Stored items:
□ □ □ □ □
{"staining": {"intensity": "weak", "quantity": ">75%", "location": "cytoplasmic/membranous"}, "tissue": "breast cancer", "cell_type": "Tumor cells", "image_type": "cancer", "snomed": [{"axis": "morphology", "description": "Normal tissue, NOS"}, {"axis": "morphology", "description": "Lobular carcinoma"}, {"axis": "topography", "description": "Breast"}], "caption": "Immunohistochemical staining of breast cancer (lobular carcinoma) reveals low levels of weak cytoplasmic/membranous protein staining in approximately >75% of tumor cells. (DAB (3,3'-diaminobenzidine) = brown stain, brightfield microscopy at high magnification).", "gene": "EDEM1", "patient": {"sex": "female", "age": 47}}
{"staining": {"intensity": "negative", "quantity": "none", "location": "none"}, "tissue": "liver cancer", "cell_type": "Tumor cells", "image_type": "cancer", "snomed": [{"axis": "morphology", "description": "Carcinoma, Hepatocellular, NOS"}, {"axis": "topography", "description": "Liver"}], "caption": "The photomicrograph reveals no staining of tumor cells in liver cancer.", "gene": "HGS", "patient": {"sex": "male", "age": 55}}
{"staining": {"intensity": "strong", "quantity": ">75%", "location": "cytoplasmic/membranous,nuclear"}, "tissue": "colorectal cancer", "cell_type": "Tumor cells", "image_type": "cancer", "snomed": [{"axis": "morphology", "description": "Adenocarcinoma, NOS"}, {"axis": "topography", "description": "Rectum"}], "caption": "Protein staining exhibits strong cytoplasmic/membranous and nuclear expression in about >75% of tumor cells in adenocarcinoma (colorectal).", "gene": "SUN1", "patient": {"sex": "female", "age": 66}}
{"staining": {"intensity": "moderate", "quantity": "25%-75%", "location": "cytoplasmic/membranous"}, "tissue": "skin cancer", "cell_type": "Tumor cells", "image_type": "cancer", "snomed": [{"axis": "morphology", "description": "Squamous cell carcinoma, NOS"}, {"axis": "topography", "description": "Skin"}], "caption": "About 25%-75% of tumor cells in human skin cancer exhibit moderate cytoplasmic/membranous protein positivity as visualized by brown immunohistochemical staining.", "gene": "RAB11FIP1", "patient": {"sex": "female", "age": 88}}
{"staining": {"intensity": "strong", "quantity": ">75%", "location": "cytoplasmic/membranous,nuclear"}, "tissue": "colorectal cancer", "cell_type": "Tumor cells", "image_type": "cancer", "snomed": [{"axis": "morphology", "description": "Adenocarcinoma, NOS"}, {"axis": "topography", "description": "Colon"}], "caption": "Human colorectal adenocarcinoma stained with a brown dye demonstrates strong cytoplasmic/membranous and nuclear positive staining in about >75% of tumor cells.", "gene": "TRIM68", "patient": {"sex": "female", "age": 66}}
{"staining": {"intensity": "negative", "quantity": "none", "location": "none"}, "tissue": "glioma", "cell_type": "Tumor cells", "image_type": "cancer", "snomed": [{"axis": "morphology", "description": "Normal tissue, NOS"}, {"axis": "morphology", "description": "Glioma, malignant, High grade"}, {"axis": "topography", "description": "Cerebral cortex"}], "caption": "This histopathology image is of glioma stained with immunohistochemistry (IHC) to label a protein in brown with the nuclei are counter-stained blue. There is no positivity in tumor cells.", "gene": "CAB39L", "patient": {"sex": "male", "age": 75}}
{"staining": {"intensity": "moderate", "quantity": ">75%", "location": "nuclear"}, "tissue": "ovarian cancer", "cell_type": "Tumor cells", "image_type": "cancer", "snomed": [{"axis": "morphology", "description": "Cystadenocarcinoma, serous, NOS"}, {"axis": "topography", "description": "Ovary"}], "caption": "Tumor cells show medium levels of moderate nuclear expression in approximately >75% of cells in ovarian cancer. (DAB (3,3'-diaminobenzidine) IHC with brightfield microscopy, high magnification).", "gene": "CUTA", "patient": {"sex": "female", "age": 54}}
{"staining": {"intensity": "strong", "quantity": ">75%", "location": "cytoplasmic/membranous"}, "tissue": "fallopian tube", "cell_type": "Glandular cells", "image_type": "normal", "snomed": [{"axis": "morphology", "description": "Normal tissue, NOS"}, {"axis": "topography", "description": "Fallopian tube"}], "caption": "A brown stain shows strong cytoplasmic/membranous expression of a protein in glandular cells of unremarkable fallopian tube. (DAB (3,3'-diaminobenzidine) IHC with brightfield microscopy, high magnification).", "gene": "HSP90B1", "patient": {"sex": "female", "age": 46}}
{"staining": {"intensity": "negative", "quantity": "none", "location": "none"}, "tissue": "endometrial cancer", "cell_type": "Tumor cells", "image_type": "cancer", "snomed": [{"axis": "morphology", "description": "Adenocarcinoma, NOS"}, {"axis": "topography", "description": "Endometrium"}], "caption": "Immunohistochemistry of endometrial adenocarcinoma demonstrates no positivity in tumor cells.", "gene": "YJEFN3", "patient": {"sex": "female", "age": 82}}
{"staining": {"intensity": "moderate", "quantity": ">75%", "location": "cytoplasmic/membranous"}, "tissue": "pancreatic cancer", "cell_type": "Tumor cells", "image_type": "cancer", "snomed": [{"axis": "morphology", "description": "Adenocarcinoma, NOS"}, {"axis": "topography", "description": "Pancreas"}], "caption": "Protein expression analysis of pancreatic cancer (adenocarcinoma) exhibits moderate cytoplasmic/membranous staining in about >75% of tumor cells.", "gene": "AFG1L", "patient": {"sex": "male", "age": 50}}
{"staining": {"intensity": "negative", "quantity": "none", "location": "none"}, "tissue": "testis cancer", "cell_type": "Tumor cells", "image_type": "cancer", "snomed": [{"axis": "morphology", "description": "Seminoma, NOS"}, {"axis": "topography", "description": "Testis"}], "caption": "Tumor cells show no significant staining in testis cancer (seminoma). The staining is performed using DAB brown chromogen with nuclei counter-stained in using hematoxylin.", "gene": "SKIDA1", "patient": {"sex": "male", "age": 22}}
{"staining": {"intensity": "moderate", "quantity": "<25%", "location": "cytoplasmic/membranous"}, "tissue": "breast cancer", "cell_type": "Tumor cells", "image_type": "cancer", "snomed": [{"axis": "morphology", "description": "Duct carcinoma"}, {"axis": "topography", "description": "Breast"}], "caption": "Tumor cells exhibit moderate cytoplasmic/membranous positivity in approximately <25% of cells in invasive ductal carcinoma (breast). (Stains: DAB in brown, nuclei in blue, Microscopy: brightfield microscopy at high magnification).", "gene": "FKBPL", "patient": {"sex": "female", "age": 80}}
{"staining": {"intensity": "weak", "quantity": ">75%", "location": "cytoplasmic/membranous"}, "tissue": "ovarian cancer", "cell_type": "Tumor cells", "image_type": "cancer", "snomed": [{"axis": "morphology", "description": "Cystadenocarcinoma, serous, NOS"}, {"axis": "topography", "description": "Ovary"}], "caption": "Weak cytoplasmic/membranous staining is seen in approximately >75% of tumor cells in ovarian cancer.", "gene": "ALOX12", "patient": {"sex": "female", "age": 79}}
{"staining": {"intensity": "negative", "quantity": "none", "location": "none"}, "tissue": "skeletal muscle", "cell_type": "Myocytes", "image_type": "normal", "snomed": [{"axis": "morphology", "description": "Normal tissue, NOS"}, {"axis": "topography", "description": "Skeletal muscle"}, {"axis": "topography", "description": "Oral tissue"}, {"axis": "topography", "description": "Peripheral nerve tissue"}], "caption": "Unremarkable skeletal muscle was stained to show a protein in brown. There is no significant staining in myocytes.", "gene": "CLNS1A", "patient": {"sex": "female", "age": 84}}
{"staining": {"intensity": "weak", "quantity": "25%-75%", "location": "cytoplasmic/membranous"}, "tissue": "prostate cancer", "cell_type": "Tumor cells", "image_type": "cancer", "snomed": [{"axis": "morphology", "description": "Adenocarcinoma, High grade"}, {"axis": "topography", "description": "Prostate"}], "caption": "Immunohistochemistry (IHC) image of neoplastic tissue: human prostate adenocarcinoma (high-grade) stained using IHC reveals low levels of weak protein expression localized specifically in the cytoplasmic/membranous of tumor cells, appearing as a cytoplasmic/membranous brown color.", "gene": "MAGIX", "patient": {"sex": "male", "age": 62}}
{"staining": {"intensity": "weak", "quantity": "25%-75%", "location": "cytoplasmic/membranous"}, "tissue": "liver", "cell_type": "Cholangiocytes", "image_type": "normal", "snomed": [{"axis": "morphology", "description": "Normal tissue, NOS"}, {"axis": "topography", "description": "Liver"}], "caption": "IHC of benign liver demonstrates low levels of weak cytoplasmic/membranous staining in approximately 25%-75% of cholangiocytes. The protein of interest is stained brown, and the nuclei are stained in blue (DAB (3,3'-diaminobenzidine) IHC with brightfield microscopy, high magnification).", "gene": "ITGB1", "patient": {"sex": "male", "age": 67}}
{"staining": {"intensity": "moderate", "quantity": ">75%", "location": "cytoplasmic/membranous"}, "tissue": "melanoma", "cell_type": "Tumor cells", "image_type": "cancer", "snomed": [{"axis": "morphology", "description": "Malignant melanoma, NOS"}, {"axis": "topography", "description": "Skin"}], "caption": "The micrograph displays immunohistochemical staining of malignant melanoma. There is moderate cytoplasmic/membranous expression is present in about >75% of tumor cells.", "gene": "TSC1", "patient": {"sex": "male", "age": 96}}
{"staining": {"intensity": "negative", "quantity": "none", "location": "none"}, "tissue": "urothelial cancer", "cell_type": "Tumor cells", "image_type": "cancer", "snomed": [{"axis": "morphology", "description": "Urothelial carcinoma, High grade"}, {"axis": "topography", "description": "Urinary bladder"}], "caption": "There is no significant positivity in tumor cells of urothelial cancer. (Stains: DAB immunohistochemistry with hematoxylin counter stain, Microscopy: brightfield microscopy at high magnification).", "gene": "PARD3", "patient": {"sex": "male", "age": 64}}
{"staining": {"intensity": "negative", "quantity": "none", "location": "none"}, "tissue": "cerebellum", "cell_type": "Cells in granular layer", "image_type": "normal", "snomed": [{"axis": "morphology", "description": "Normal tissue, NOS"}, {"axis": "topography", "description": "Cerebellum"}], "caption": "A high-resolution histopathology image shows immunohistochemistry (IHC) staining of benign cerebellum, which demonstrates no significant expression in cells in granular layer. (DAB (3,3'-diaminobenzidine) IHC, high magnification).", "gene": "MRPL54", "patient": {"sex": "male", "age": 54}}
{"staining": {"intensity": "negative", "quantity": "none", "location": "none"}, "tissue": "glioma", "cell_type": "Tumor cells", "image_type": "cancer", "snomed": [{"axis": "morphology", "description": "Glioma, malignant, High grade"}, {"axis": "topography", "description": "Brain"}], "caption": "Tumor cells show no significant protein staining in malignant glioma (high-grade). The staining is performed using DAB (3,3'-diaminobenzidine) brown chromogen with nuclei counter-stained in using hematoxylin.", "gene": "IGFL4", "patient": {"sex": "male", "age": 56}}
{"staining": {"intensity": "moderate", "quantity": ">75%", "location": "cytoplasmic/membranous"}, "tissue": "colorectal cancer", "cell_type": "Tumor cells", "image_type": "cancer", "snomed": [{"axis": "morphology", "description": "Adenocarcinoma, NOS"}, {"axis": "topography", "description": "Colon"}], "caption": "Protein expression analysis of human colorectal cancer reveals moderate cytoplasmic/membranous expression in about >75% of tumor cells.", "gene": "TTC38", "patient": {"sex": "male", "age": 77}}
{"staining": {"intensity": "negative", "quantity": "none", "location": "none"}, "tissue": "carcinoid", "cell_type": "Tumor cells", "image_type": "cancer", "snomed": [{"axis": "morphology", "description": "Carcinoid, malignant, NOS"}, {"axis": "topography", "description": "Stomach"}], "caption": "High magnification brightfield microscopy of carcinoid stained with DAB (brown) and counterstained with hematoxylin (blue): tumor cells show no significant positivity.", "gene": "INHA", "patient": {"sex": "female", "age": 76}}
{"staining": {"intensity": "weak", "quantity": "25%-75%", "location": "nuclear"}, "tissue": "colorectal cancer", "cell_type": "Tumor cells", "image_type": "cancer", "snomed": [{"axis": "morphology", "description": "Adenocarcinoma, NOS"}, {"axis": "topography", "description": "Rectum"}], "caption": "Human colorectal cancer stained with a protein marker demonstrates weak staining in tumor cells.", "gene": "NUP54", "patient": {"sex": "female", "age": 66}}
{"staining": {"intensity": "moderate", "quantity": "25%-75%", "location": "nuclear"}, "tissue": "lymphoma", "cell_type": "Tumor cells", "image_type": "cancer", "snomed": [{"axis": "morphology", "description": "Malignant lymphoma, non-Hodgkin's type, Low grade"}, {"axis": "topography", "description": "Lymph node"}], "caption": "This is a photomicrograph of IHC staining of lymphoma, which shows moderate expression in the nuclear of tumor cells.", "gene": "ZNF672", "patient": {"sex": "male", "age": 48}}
□ □ □ □ □
■ EXERCISE DIRECTIONS ■
What is asked for is an exact copy of the lines above from the one containing "cells exhibit moderate" through the one containing "cytoplasmic/membranous staining is", and only those.

■ ANSWER TO THE EXERCISE ■
{"staining": {"intensity": "moderate", "quantity": "<25%", "location": "cytoplasmic/membranous"}, "tissue": "breast cancer", "cell_type": "Tumor cells", "image_type": "cancer", "snomed": [{"axis": "morphology", "description": "Duct carcinoma"}, {"axis": "topography", "description": "Breast"}], "caption": "Tumor cells exhibit moderate cytoplasmic/membranous positivity in approximately <25% of cells in invasive ductal carcinoma (breast). (Stains: DAB in brown, nuclei in blue, Microscopy: brightfield microscopy at high magnification).", "gene": "FKBPL", "patient": {"sex": "female", "age": 80}}
{"staining": {"intensity": "weak", "quantity": ">75%", "location": "cytoplasmic/membranous"}, "tissue": "ovarian cancer", "cell_type": "Tumor cells", "image_type": "cancer", "snomed": [{"axis": "morphology", "description": "Cystadenocarcinoma, serous, NOS"}, {"axis": "topography", "description": "Ovary"}], "caption": "Weak cytoplasmic/membranous staining is seen in approximately >75% of tumor cells in ovarian cancer.", "gene": "ALOX12", "patient": {"sex": "female", "age": 79}}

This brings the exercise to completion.